▶ _Activity_: Output the whole listing exactly, except for the pictures in it.

[Opening Available records section]

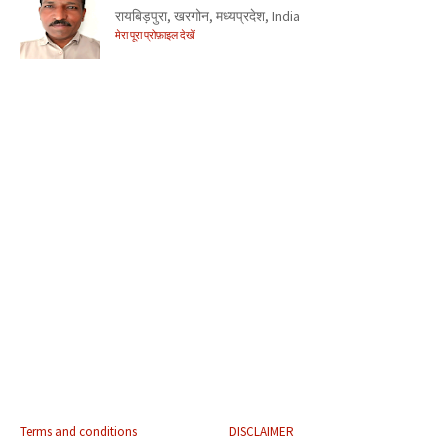
रायबिड़पुरा, खरगोन, मध्यप्रदेश, India
मेरा पूरा प्रोफ़ाइल देखें
Terms and conditions
DISCLAIMER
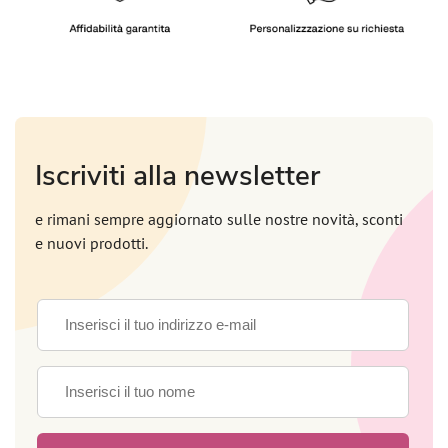
Iscriviti alla newsletter
e rimani sempre aggiornato sulle nostre novità, sconti
e nuovi prodotti.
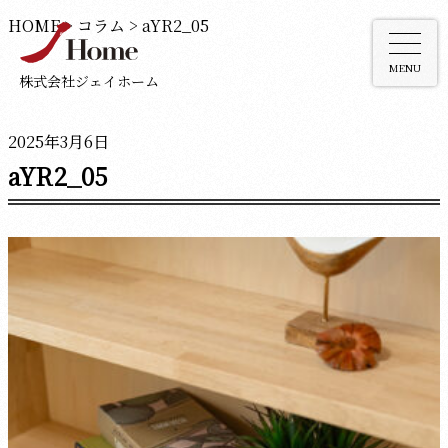
HOME
>
コラム
>
aYR2_05
MENU
株式会社ジェイホーム
2025年3月6日
aYR2_05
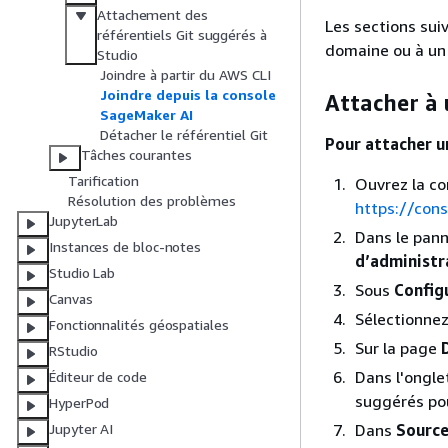
Attachement des
Les sections sui
référentiels Git suggérés à
domaine ou à un p
Studio
Joindre à partir du AWS CLI
Joindre depuis la console
Attacher à
SageMaker AI
Détacher le référentiel Git
Pour attacher u
Tâches courantes
Tarification
Ouvrez la c
Résolution des problèmes
https://con
JupyterLab
Dans le pann
Instances de bloc-notes
d’administr
Studio Lab
Sous
Config
Canvas
Sélectionnez
Fonctionnalités géospatiales
Sur la page
RStudio
Dans l'ongl
Éditeur de code
suggérés pou
HyperPod
Dans
Sourc
Jupyter AI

[Closing Available records section]

▶ _Completed exercise_:
रायबिड़पुरा, खरगोन, मध्यप्रदेश, India
मेरा पूरा प्रोफ़ाइल देखें
Terms and conditions
DISCLAIMER
Iscriviti alla newsletter
e rimani sempre aggiornato sulle nostre novità, sconti
e nuovi prodotti.
HOME
>
コラム
>
aYR2_05
MENU
株式会社ジェイホーム
2025年3月6日
aYR2_05
Attachement des
Les sections sui
référentiels Git suggérés à
domaine ou à un p
Studio
Joindre à partir du AWS CLI
Joindre depuis la console
Attacher à
SageMaker AI
Détacher le référentiel Git
Pour attacher u
Tâches courantes
Tarification
Ouvrez la c
Résolution des problèmes
https://con
JupyterLab
Dans le pann
Instances de bloc-notes
d’administr
Studio Lab
Sous
Config
Canvas
Sélectionnez
Fonctionnalités géospatiales
Sur la page
RStudio
Dans l'ongl
Éditeur de code
suggérés pou
HyperPod
Dans
Sourc
Jupyter AI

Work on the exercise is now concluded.